* INFORMATION SHOWN:
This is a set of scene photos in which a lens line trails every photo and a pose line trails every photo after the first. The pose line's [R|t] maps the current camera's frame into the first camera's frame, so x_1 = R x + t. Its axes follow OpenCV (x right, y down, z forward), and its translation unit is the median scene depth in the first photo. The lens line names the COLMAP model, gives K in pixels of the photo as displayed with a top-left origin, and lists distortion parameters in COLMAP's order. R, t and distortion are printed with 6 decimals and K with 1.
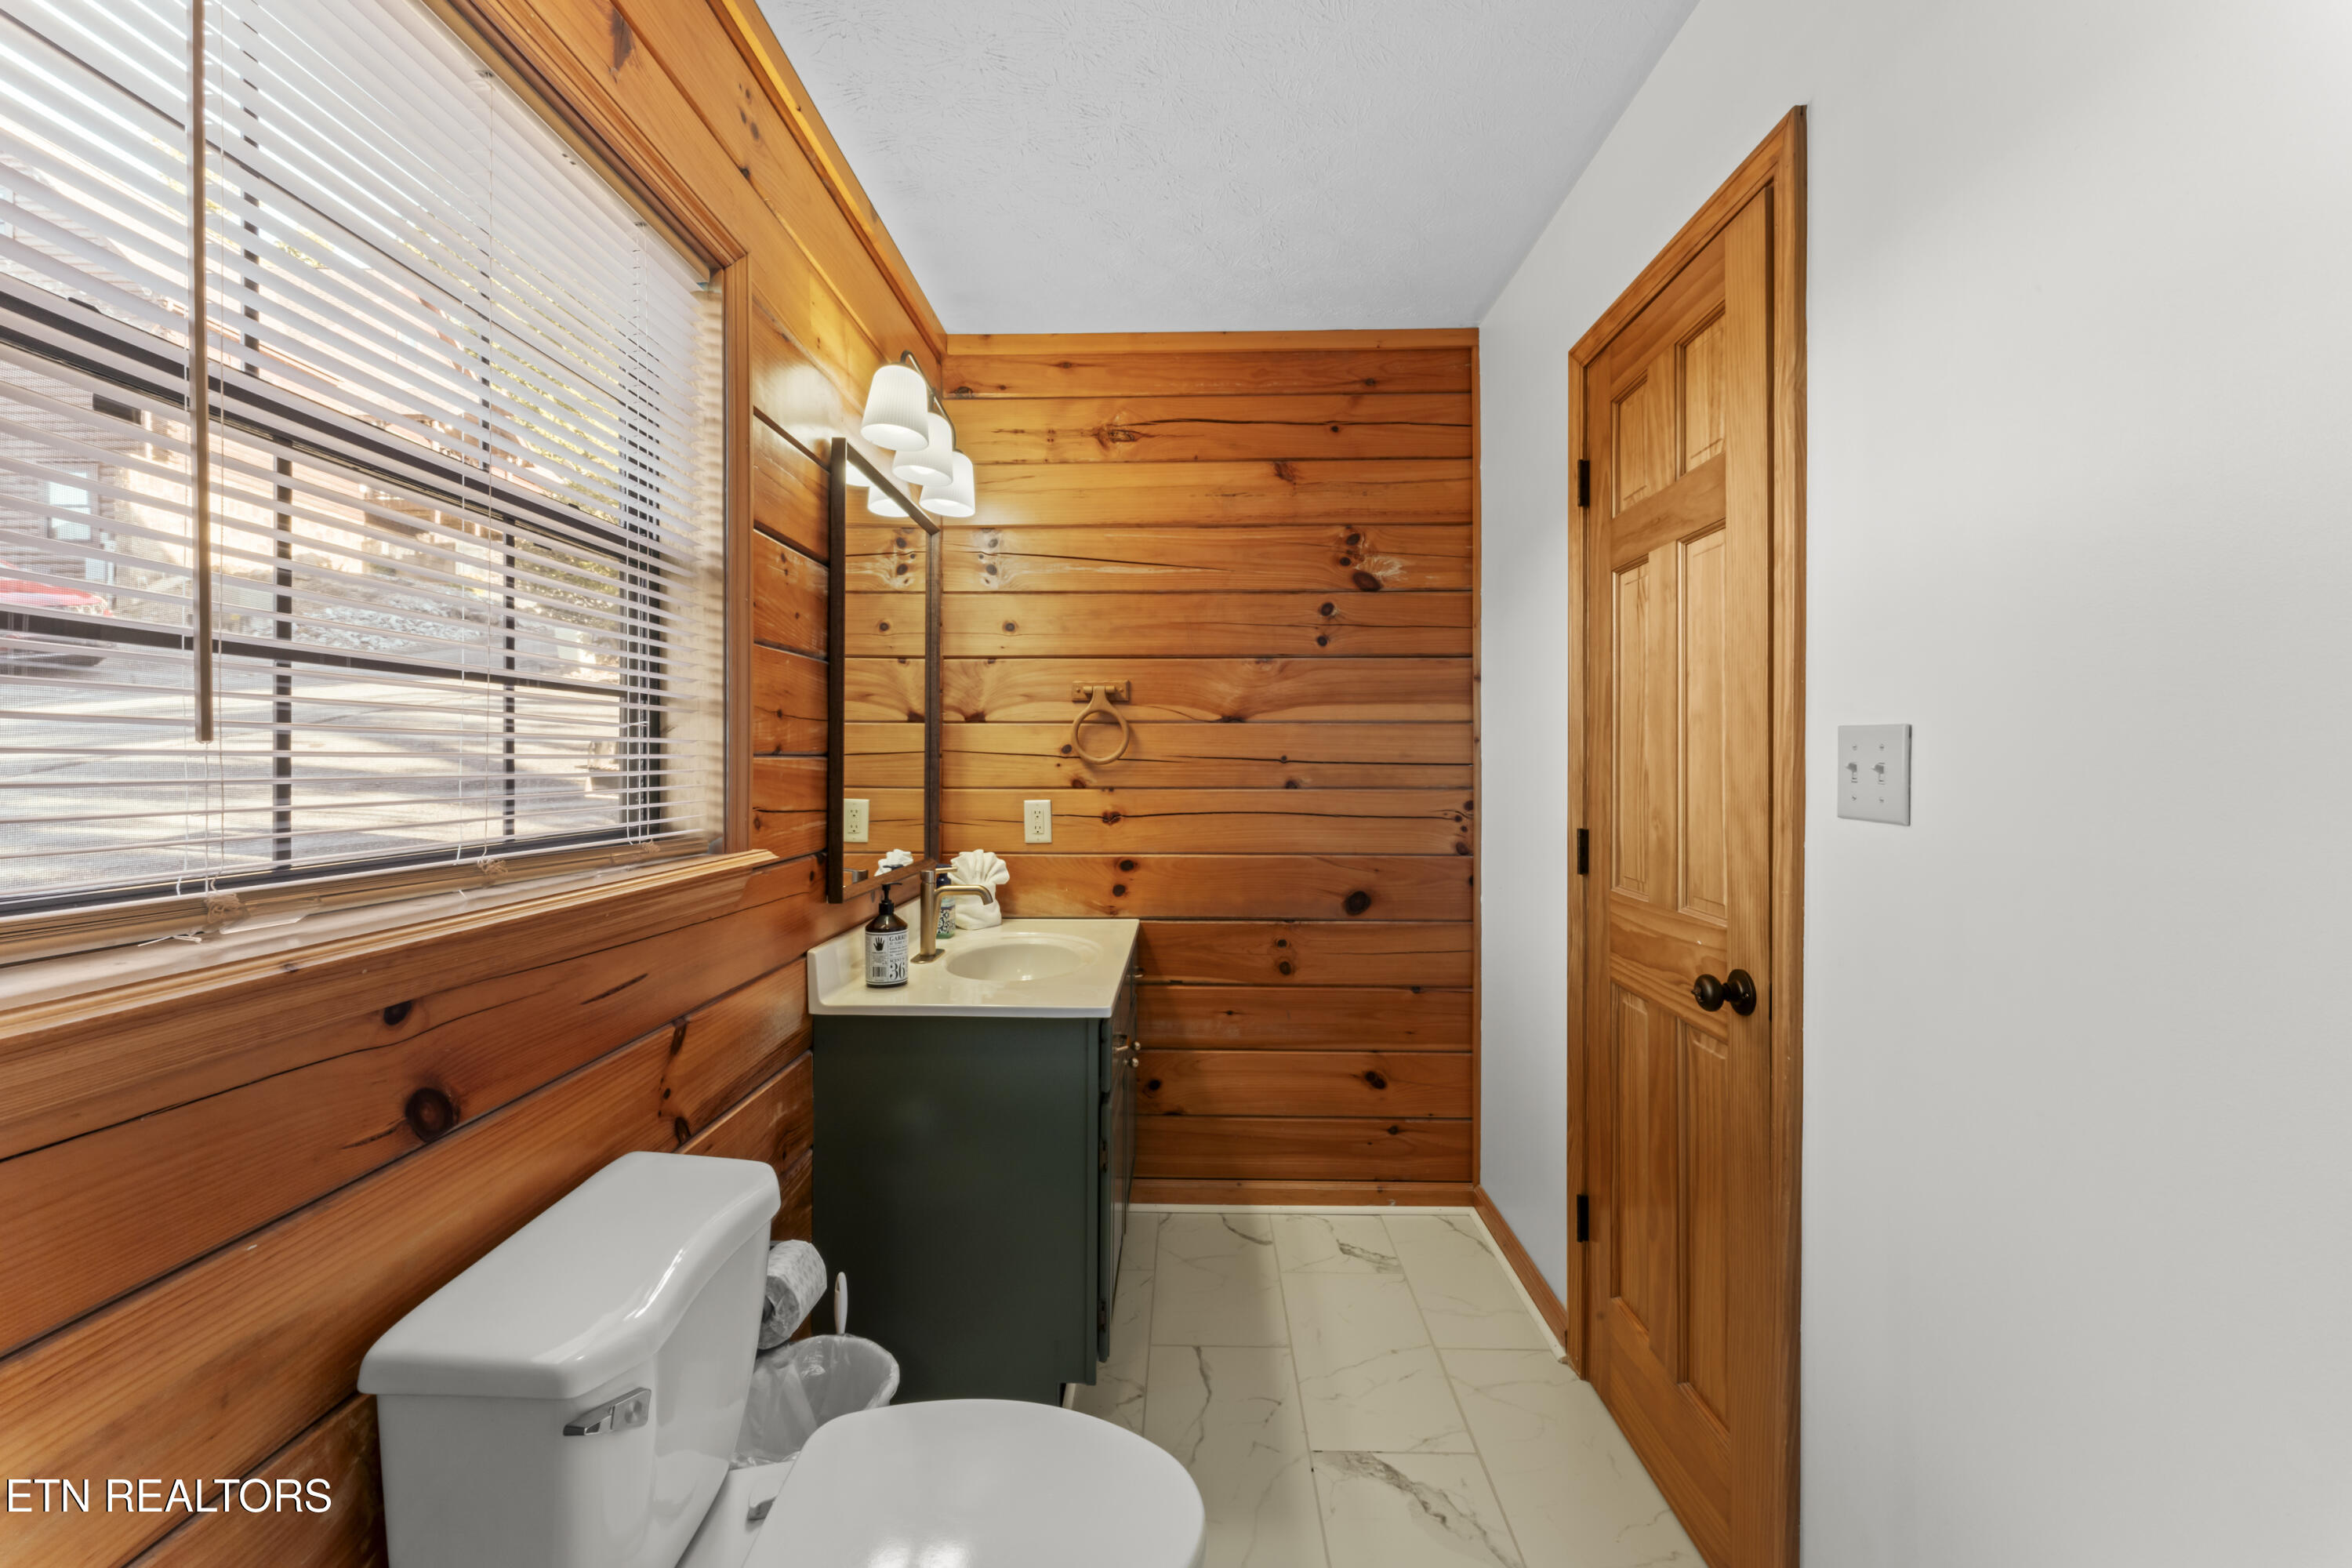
lens RADIAL K [[952.7, 0, 1173.1], [0, 952.7, 776.2], [0, 0, 1]] dist [0.004137, 0.000392]
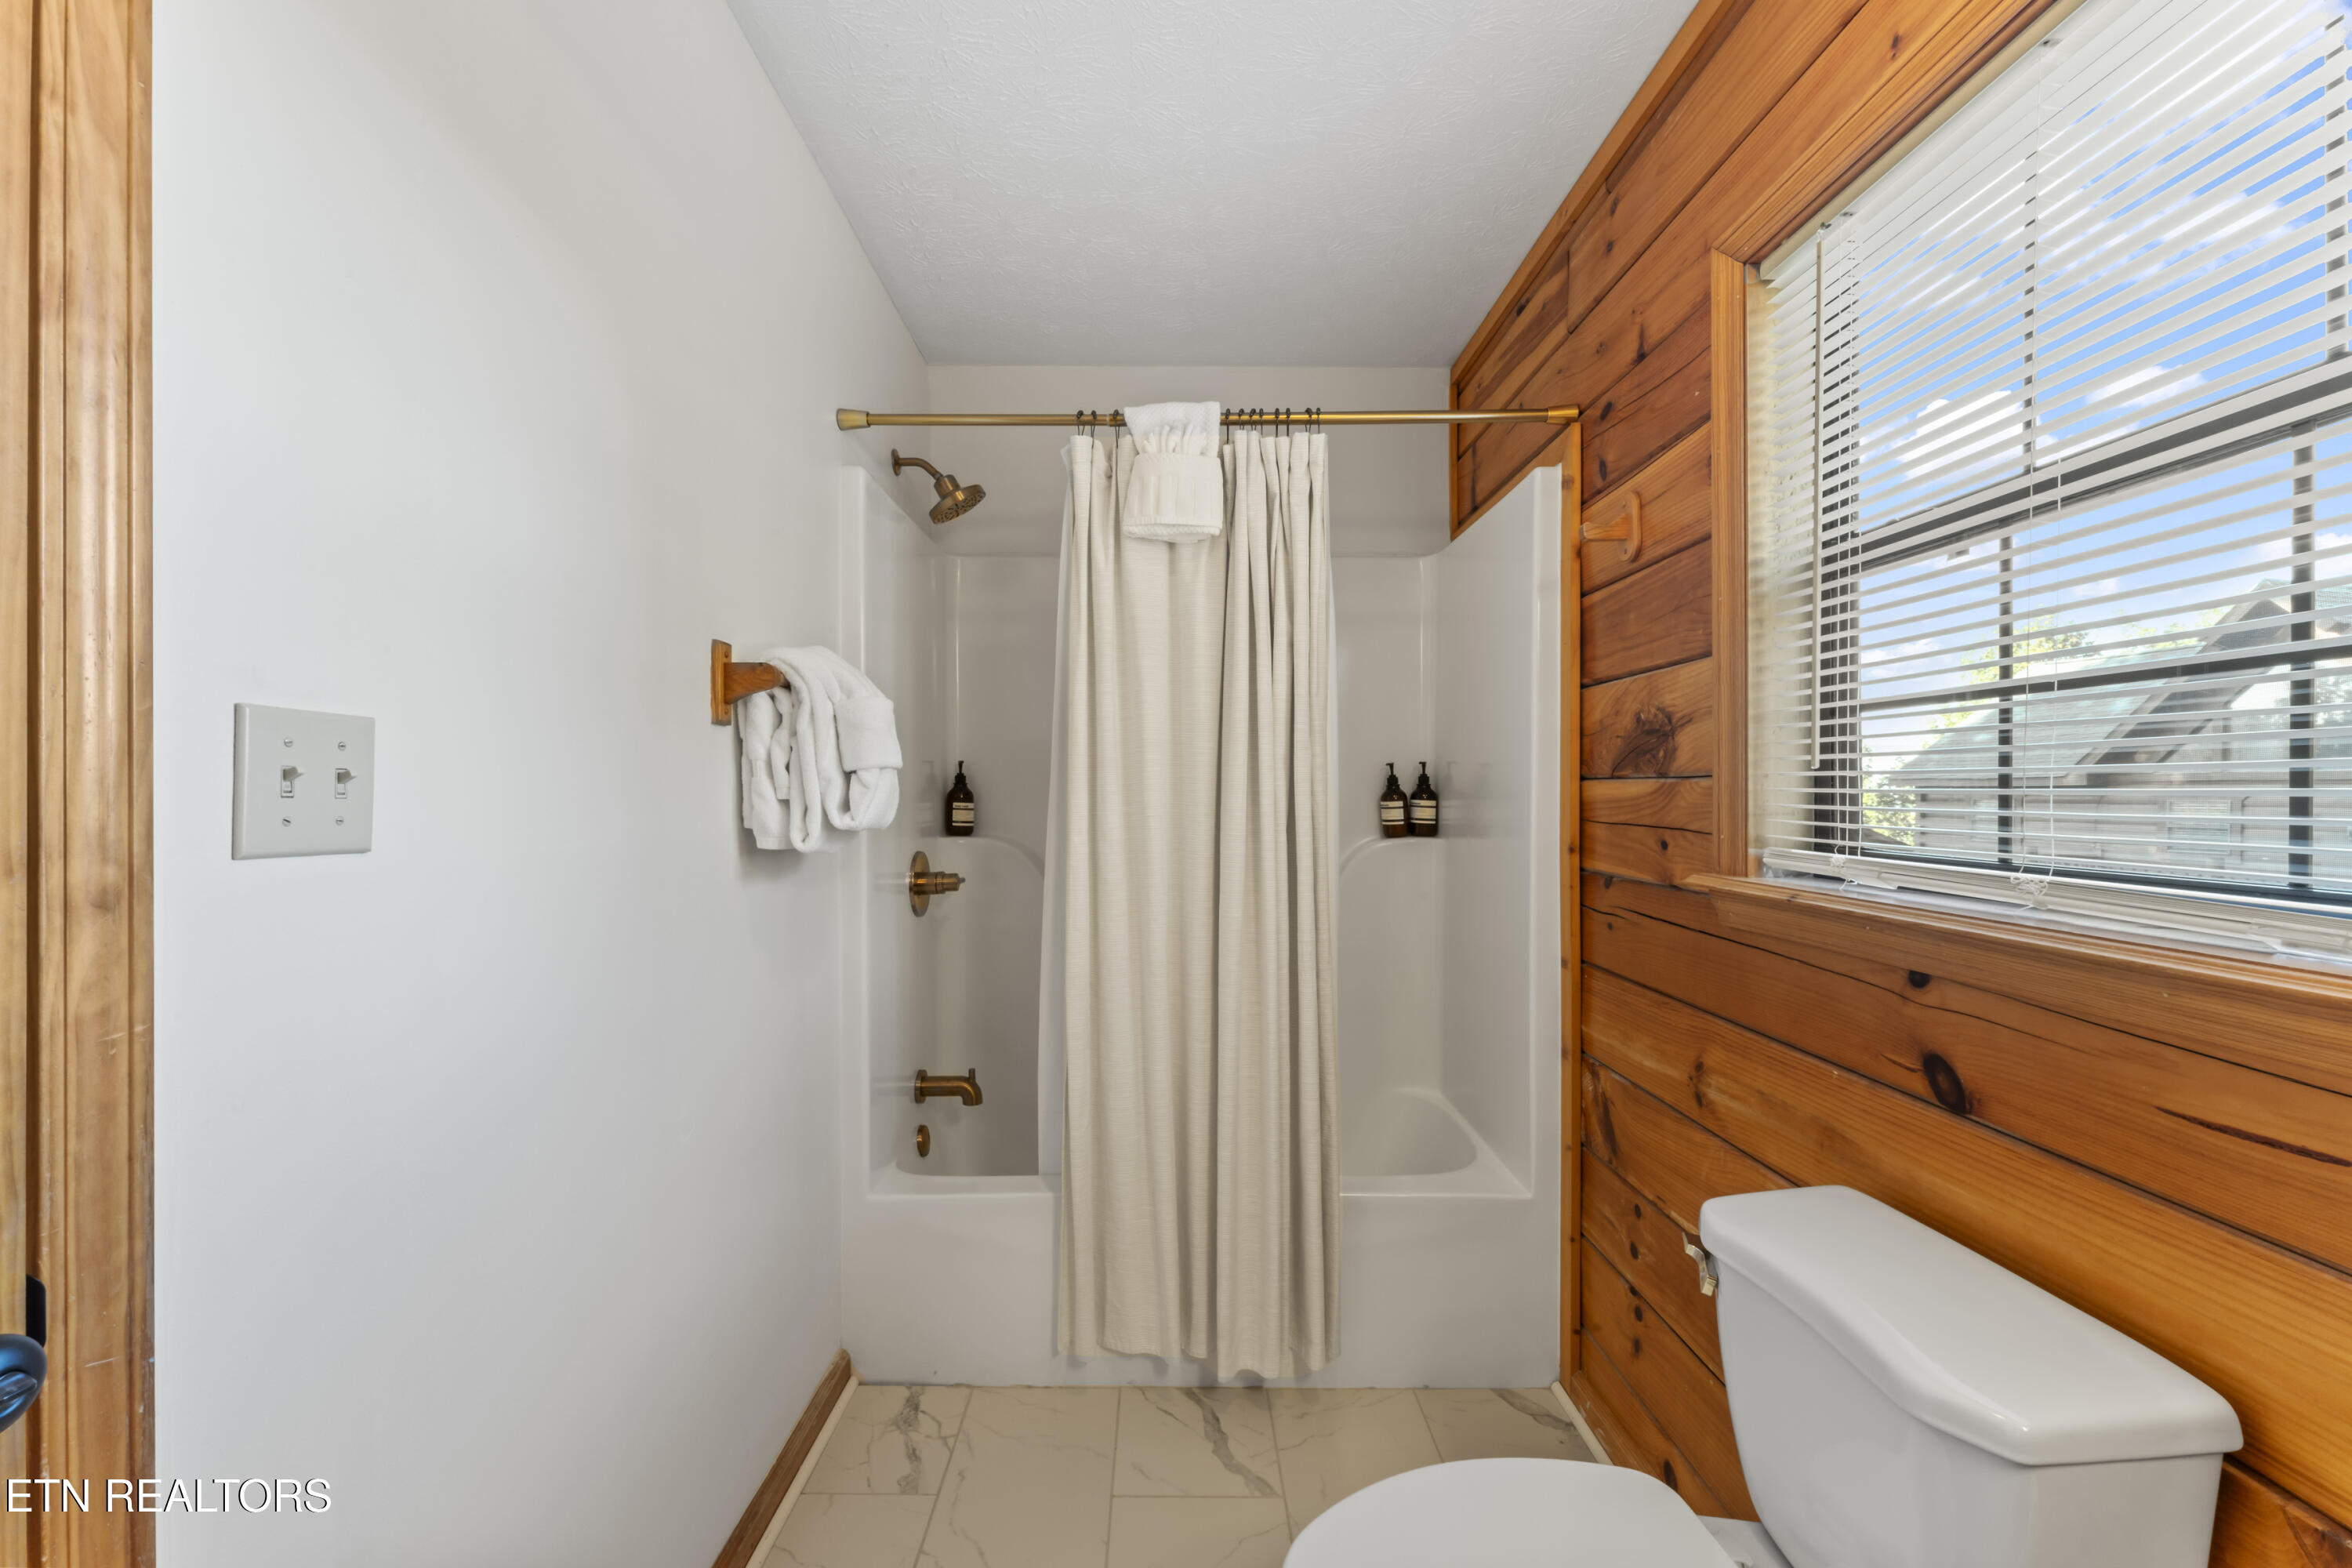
lens RADIAL K [[952.7, 0, 1175.8], [0, 952.7, 787.2], [0, 0, 1]] dist [0.004137, 0.000392]
pose [[-0.999805, -0.003152, -0.019479, 0.147134], [-0.003370, 0.999932, 0.011136, -0.010208], [0.019443, 0.011199, -0.999748, 1.786831]]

* WHAT TO WORK ON:
Every line of the data above should be quoted exactly. Omit the pictures.

* SOLVED PROBLEM:
This is a set of scene photos in which a lens line trails every photo and a pose line trails every photo after the first. The pose line's [R|t] maps the current camera's frame into the first camera's frame, so x_1 = R x + t. Its axes follow OpenCV (x right, y down, z forward), and its translation unit is the median scene depth in the first photo. The lens line names the COLMAP model, gives K in pixels of the photo as displayed with a top-left origin, and lists distortion parameters in COLMAP's order. R, t and distortion are printed with 6 decimals and K with 1.
lens RADIAL K [[952.7, 0, 1173.1], [0, 952.7, 776.2], [0, 0, 1]] dist [0.004137, 0.000392]
lens RADIAL K [[952.7, 0, 1175.8], [0, 952.7, 787.2], [0, 0, 1]] dist [0.004137, 0.000392]
pose [[-0.999805, -0.003152, -0.019479, 0.147134], [-0.003370, 0.999932, 0.011136, -0.010208], [0.019443, 0.011199, -0.999748, 1.786831]]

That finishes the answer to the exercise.